Intel i9 7900x CPUs

3dilettante · Jul 20, 2017

CarstenS said:
Do prefetches generally feed into the L3 first and from there L2 is populated or is it a general rule that you prefetch into L2 directly even when you have an inclusive LLC behind it?

From the high level summary of the caching model, it would be undesirable for the L2 to have a line populated and accessible before the L3 and its coherence/snoop information is populated with a state consistent with the L2's status and core-use information.

The L2 prefetcher's fetches create an L2 miss, which I think a more straightforward implementation would then go the L3 to see if the data is there.
If not there, then the L3 slice could generate an L3 miss that would then send a request to memory or broadcast a request if it is an SMP setup.
The listed behavior would readily fall out of this chain if the sequence is maintained, and the rule is that the prefetcher's miss can be discarded and the L3 slice's miss cannot.

I'm not sure if that means a message or signal is sent out to actively cancel the L2's request or the L2 makes a note of ignoring or rejecting it. Ignoring it might work since Intel's level of inclusion is not total, and the cores can silently evict lines without telling the L3. This would be like a preemptive eviction of a line. At worst, that leads to redundant snoops or invalidates that yield nothing.

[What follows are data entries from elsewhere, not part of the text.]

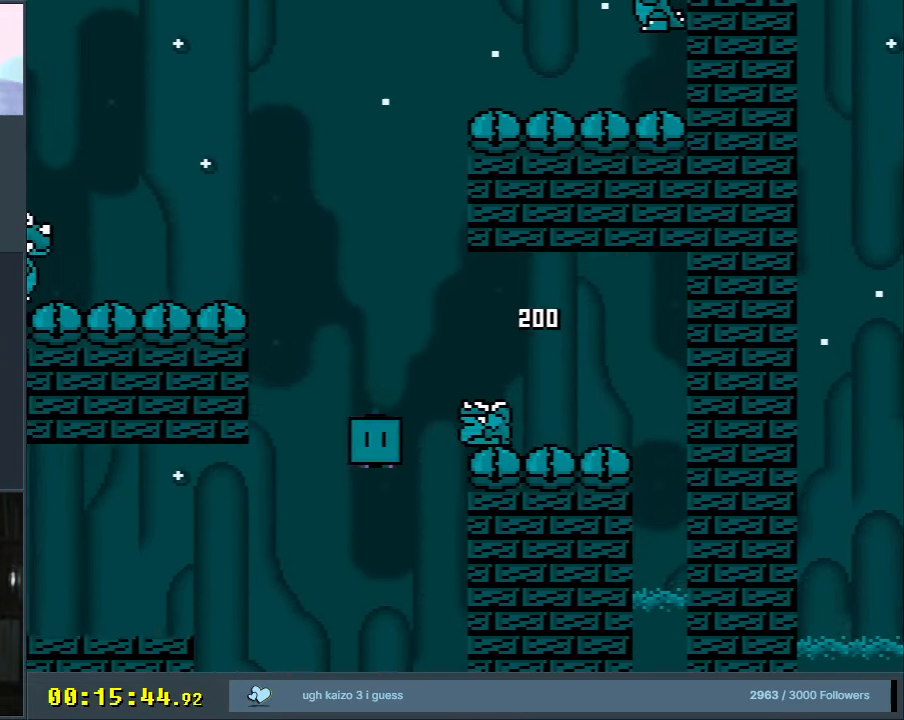
{"buttons": [], "events": [[100, "DPAD_RIGHT", "up"], [483, "B", "up"], [483, "Y", "up"]]}
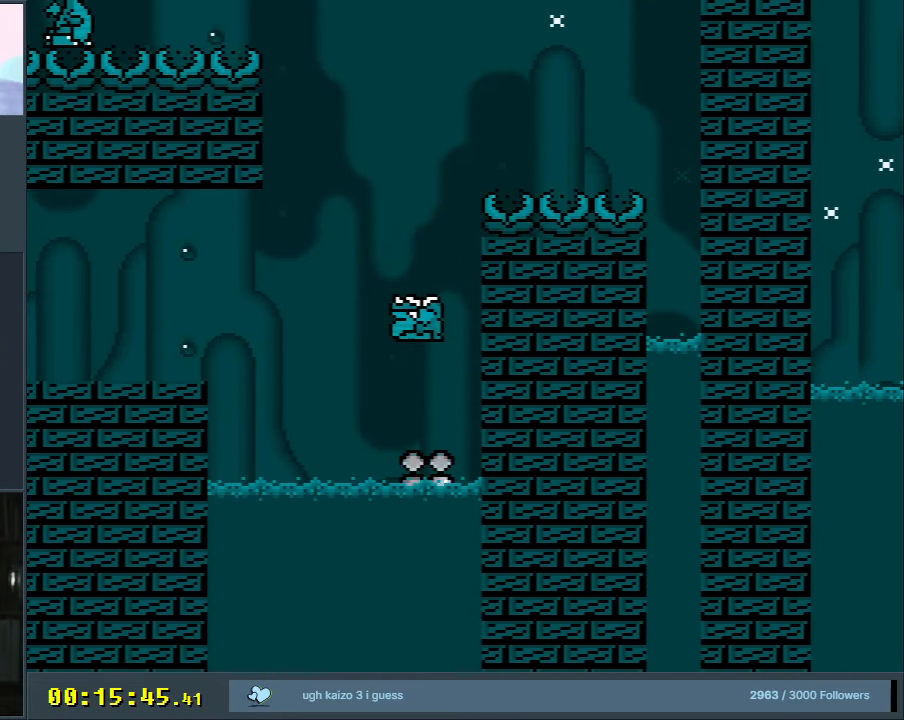
{"buttons": [], "events": [[217, "A", "down"], [283, "A", "up"], [383, "A", "down"], [483, "A", "up"]]}
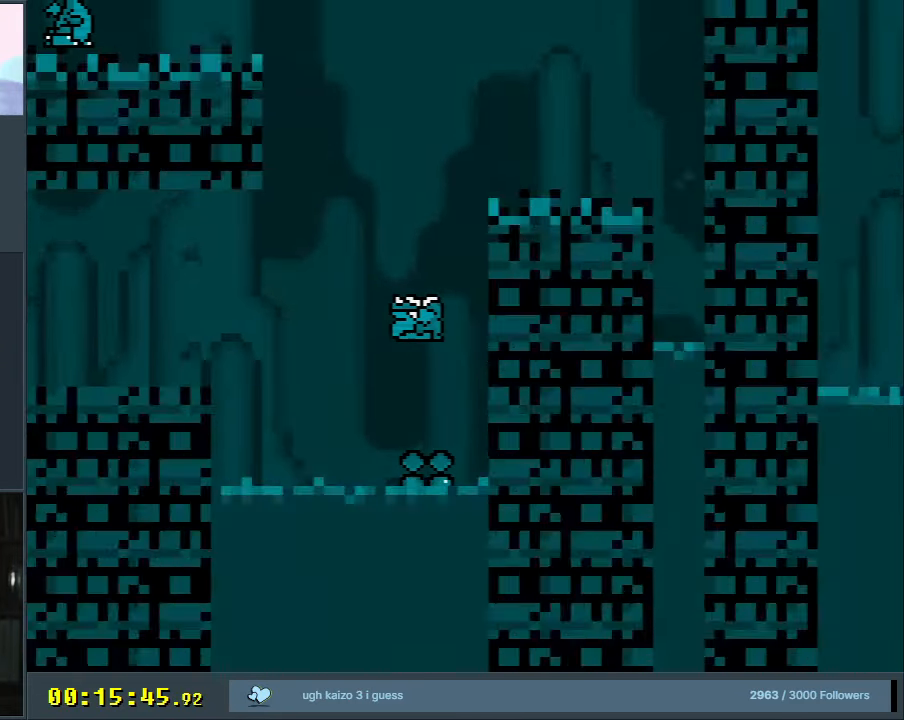
{"buttons": ["B", "Y"], "events": [[167, "B", "down"], [167, "Y", "down"]]}
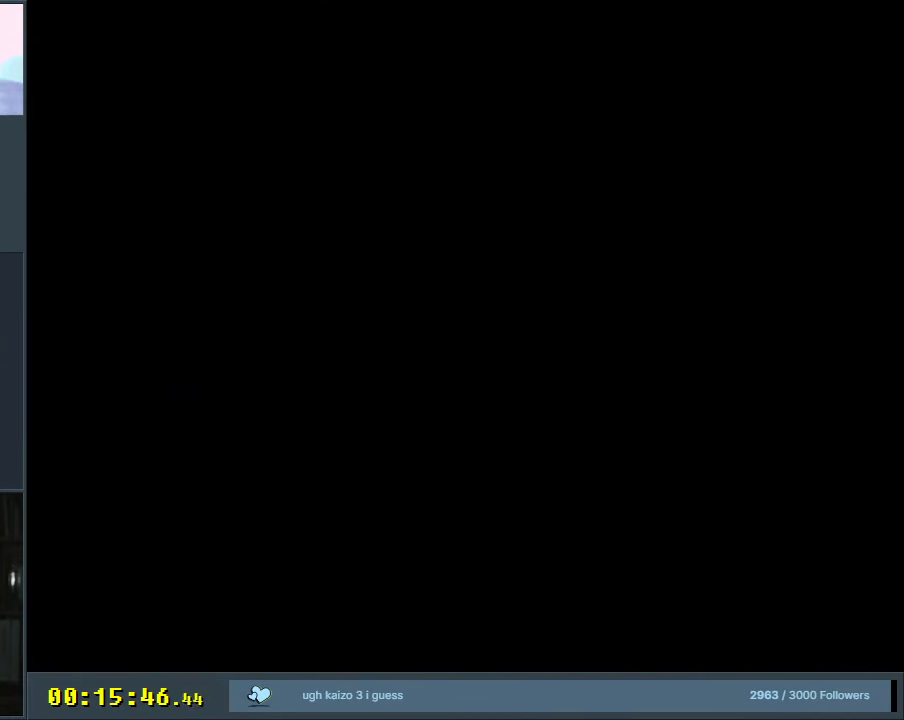
{"buttons": ["B", "Y", "DPAD_RIGHT"], "events": [[450, "DPAD_RIGHT", "down"]]}
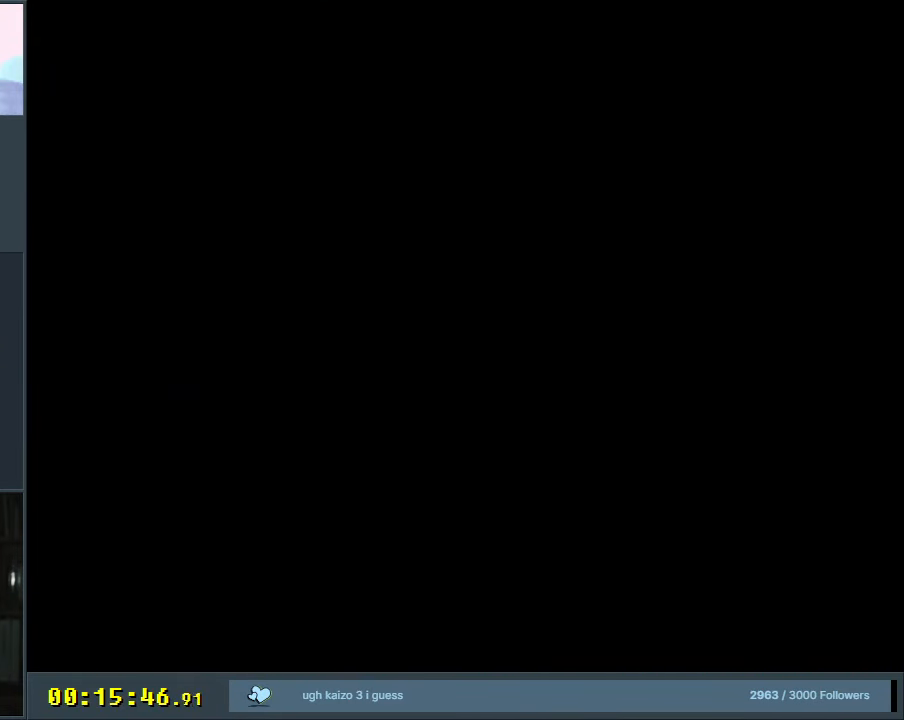
{"buttons": ["B", "Y"], "events": [[333, "DPAD_RIGHT", "up"]]}
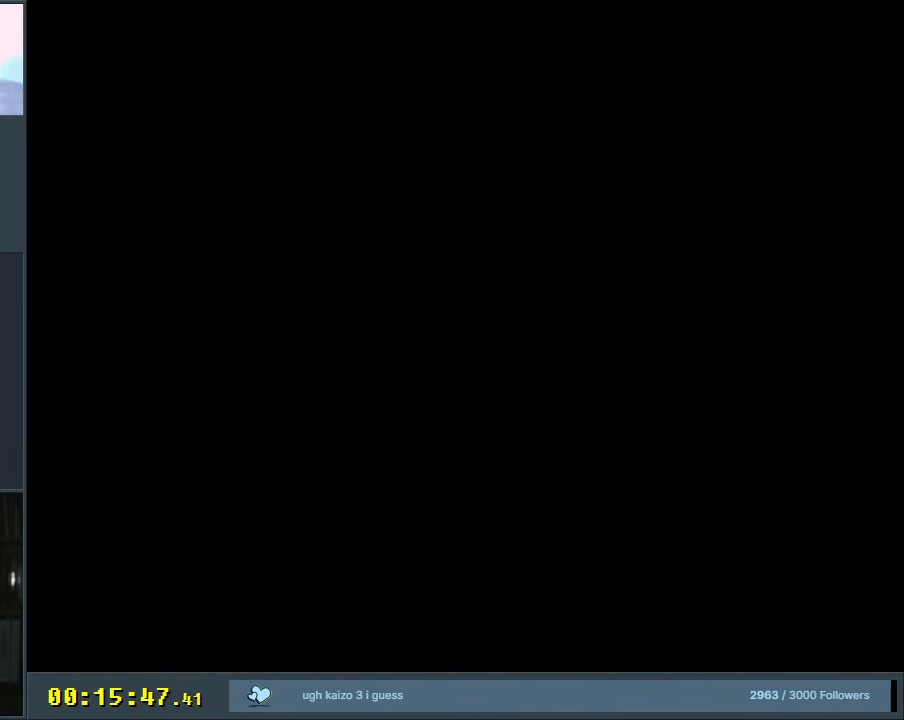
{"buttons": ["Y"], "events": [[283, "Y", "up"], [350, "Y", "down"], [433, "B", "up"]]}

That might not be what the hardware necessarily does. There are events separated by variable amounts of time, and it may be possible to shift events around or bypass stages as long as the arbitrating hardware properly isolates intermediate states or recovers from problems. For Intel's inclusive L3, the slices each have agents that manage that arbitration, so it would seem like the L3 would be the nearest place to update when the caching agent starts processing the transaction.

Malo said:
In the Alerts menu (the flag on the top bar), it will state "[username] mentioned you in [thread title]"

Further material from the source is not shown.